The war powers votes this week are largely symbolic — no president since Nixon has been successfully constrained by the 1973 resolution. But they matter because they create a record, and records compound. Every Republican who votes against the war powers measure is a potential hostage to the conflict’s outcome. The real constitutional fight is the supplemental funding request, which arrives soon and cannot be bypassed. When Congress must vote to write the cheque, every abstraction about war powers becomes a dollar figure, and Democratic conditions — AUMF consideration, open hearings, no ground troops without approval — become negotiable leverage, not symbolic gestures.
Tuesday’s pump price spike to $3.11/gallon — now partially absorbed to ~$2.98 — arrived faster than any legislative debate. Goldman’s $100–120 Brent scenario is now an active planning assumption rather than a tail risk. The SPR holds 395 million barrels and the White House says it won’t release them — but that position is measured in weeks, not months, at current prices. Every dollar of Brent above $84 adds roughly three cents per gallon at the pump. A sustained $100 Brent implies $3.50+ nationally — historically the threshold at which energy prices shift electoral calculations in competitive House districts.
Canada’s position is the most precarious of any allied nation not directly involved in the fighting. Mark Carney has threaded a needle between international law criticism and strategic alignment with Washington, but the needle is getting narrower. His refusal to rule out military involvement — combined with CUSMA’s July review — hands Trump a lever of extraordinary consequence. Whether Carney can sustain “studied ambiguity” through a four-to-eight-week war campaign, while simultaneously navigating a trade negotiation with an administration that has demonstrated willingness to weaponise every available lever, is the central question for Ottawa’s foreign and trade policy simultaneously.

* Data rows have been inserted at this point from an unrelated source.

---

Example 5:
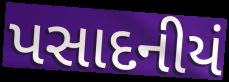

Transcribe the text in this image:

પસાદનીયં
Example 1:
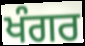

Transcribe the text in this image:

ਖੰਗਰ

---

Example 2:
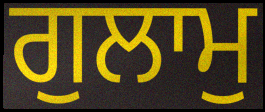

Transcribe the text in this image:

ਗੁਲਾਮੁ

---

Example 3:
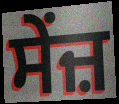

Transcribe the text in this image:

ਸੇਂਜ਼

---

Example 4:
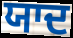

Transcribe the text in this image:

ਯਾਦ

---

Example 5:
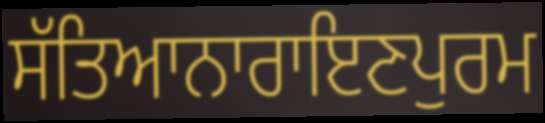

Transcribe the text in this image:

ਸੱਤਿਆਨਾਰਾਇਣਪੁਰਮ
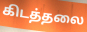
கிடத்தலை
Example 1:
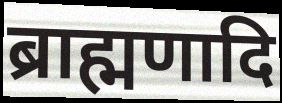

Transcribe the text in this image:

ब्राह्मणादि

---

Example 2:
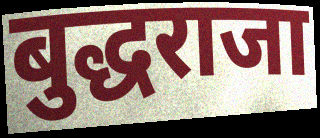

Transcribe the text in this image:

बुद्धराजा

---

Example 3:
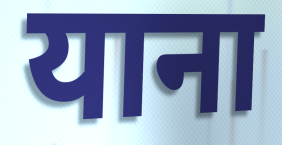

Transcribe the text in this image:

याना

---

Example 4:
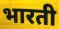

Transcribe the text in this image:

भारती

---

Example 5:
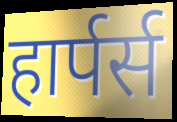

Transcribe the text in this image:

हार्पर्स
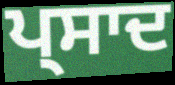
ਪ੍ਸਾਦ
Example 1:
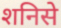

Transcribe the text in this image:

शनिसे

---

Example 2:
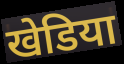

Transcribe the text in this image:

खेडिया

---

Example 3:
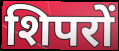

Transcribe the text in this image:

शिपरों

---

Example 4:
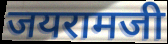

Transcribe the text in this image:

जयरामजी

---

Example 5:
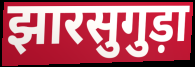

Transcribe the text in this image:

झारसुगुड़ा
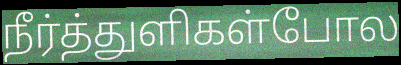
நீர்த்துளிகள்போல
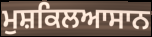
ਮੁਸ਼ਕਿਲਆਸਾਨ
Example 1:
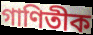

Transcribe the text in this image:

গাণিতীক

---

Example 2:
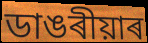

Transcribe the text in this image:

ডাঙৰীয়াৰ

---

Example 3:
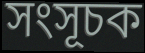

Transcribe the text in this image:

সংসূচক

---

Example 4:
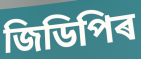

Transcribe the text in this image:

জিডিপিৰ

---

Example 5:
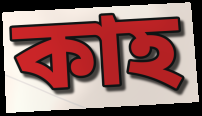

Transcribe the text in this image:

কাহ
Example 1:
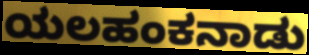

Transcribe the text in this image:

ಯಲಹಂಕನಾಡು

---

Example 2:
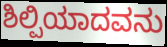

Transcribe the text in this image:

ಶಿಲ್ಪಿಯಾದವನು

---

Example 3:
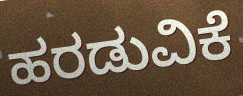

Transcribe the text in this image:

ಹರಡುವಿಕೆ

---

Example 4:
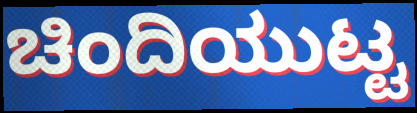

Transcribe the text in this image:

ಚಿಂದಿಯುಟ್ಟ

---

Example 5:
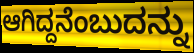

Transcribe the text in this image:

ಆಗಿದ್ದನೆಂಬುದನ್ನು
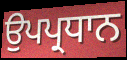
ਉਪਪ੍ਰਧਾਨ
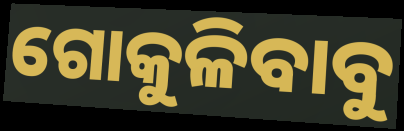
ଗୋକୁଳିବାବୁ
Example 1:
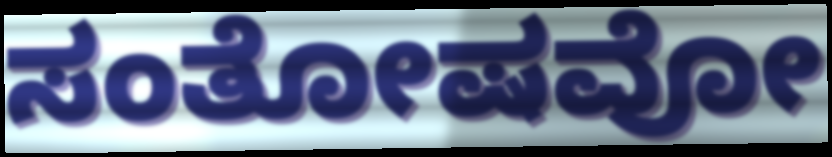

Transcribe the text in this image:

ಸಂತೋಷವೋ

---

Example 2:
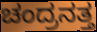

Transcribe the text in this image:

ಚಂದ್ರನತ್ತ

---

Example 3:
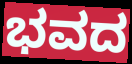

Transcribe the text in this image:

The FOMC meeting on March 17–18 will be the most consequential Federal Reserve decision in years. Jerome Powell must assess an energy shock of uncertain duration, a growth risk that is simultaneously intensifying, and a fiscal position already stressed by war spending. The Fed’s implicit assumption — that this is a temporary supply shock — is not yet contradicted by the data, but it is being tested every day Hormuz remains closed. The market’s S&P 500 thesis is binary: short war, Hormuz reopens, premium dissipates — or it doesn’t. The index at 6,865 reflects the first scenario. The $84 Brent price suggests the market is not entirely sure.